The pension fund for Ontario's teachers is $9.6-billion in the red, and the province wants to fix the shortfall by cutting benefits, not hiking contributions.

The heavily indebted province is seeking to shift the onus for solving shortfalls away from taxpayers as part of its plan to put its finances back on a solid footing.

The move is part of a trend in which governments are taking steps to make pensions more sustainable as low interest rates and aging populations threaten retirement funds. Beyond Ontario's public sector plans, that includes proposed federal changes to Old Age Security, and potential reforms to MPs' pensions.

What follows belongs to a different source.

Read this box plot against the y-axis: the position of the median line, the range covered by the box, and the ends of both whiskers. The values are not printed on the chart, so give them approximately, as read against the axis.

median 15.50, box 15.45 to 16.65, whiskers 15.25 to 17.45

"We are saying benefits have to be cut," Finance Minister Dwight Duncan said in an interview on Tuesday after the new shortfall was announced. "We are not agreeing to contribution increases."

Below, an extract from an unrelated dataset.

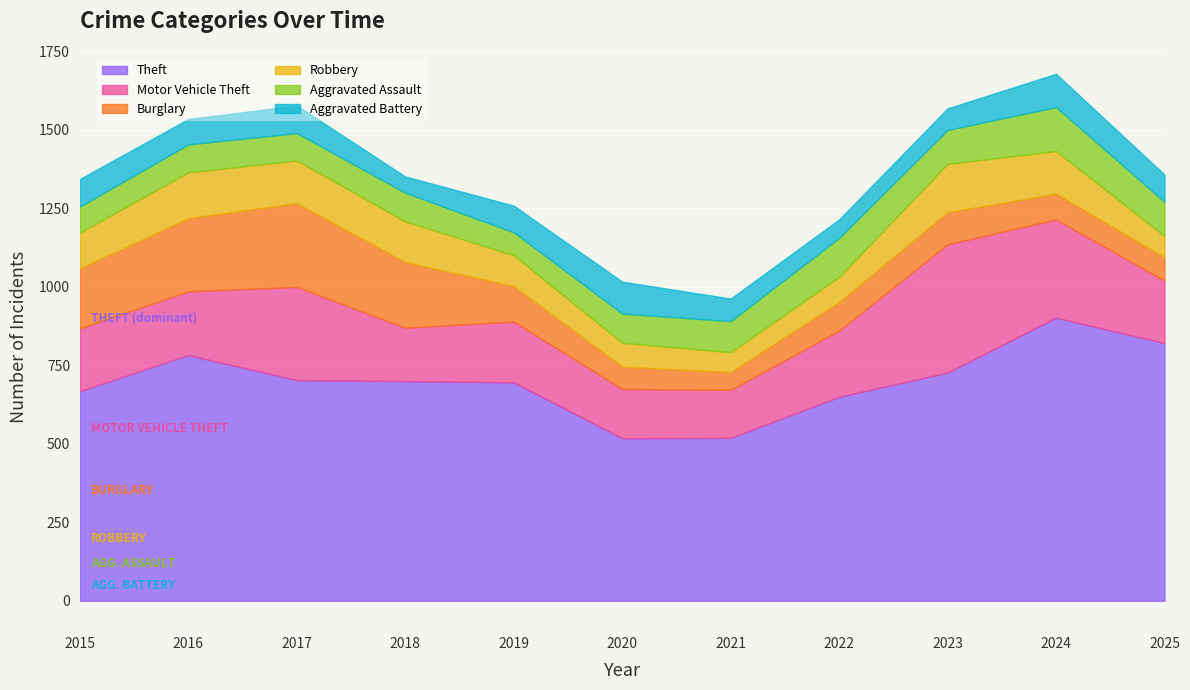

What is the difference between the highest and lowest values at 2018?

648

The idea of decreasing the degree of inflation protection for teachers' pensions is already on the table, but Mr. Duncan suggested that the measures might have to go further, citing the formula that allows teachers to retire with a full pension when their age plus qualifying years add up to 85.

"A change in age plus years of service – you could change that and get fairly substantial savings, but the province is not in a position to raise contributions," he said.

Up until now, when the pension fund needed solvency relief, the default mechanism was first to increase contributions (the province matches what teachers put in), and cut benefits second. The province said in the budget that it will be introducing legislation to reverse that.

While contribution increases would still be possible, Mr. Duncan clearly suggested in the interview that they are off the table.

The funding shortfall that existed as of Jan. 1 happened despite recent contribution increases, benefit cuts, and solid investment returns.

Ontario Teachers' Pension Plan CEO Jim Leech emphasized to reporters in a press conference on Tuesday morning that the plan is still 94 per cent funded.

"This is not a crisis," he said. "This is our 10th year that we have faced a preliminary deficit."

The plan's sponsors – the Ontario Teachers' Federation and the provincial government – are required to bring the plan into balance every few years. They did so last year, solving a deficit of more than $17-billion, and are not required to do so again until 2014. However, the government has signalled that it would like to tackle it this year.

The teachers' federation declined to comment on Tuesday.

Mr. Leech said he thinks both the government and the teachers' federation would like to deal with demographic challenges to prevent shortfalls in future years. The plan has been paying out more in benefits than it has received in contributions since the end of the 1990s. Teachers work on average 26 years and collect a pension for 32 years.

The rules of the plan currently allow the sponsors to increase contributions to 15 per cent of salaries (contributions are already scheduled to rise to 13.1 per cent), with those contributions matched by government, or to decrease some of the guaranteed inflation protection.

But doing both of those things "would not quite cure this deficit," Mr. Leech said.